My last two meetings with Karen were both moving and inspiring. As ever she was keen to chat avidly about her current work and plans, as well as to exchange news and views of the current glass scene. An extremely gracious person she was always willing to share her knowledge and experience with great warmth and generosity.
Her pieces are in a number of public collections including the Ebeltoft Glass Museum in Denmark, the Fitzwilliam Museum in Cambridge and the Dan Klein/Alan Poole Collection at the National Museum in Edinburgh. We feel greatly privileged that John and Amy have allowed us to host this retrospective exhibition of Karen’s work.”
Article first appeared in Craft Arts International, Issue 95. Available to purchase here: craft-arts.com.au
“I joined The London Glassblowing Workshop in 1983 at its Rotherhithe Street location on the River a few doors down from the famous Mayflower pub. We were able to have the balcony doors open from the Thames to keep the workshop cool.

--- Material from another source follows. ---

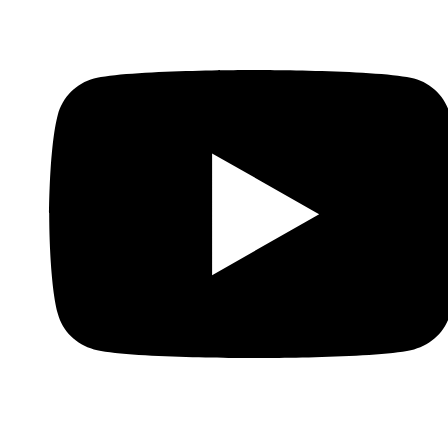
Whatsapp
Youtube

I had just finished a silversmithing degree at Bucks University and had a great interest in glass as Sam Herman had just set up a glass course at the college.
Peter wished for me to develop the electro-forming work onto his glass and I would spend some time working at the furnace.
It was a very exciting time at LGW as Peter was writing his first book, travelling extensively and also very involved in his role as chair of British Artists In Glass and the conferences this involved. We seemed to have an endless stream of international glass artists working at the workshop sharing ideas and creating new work. A tremendous atmosphere and opportunity for me.”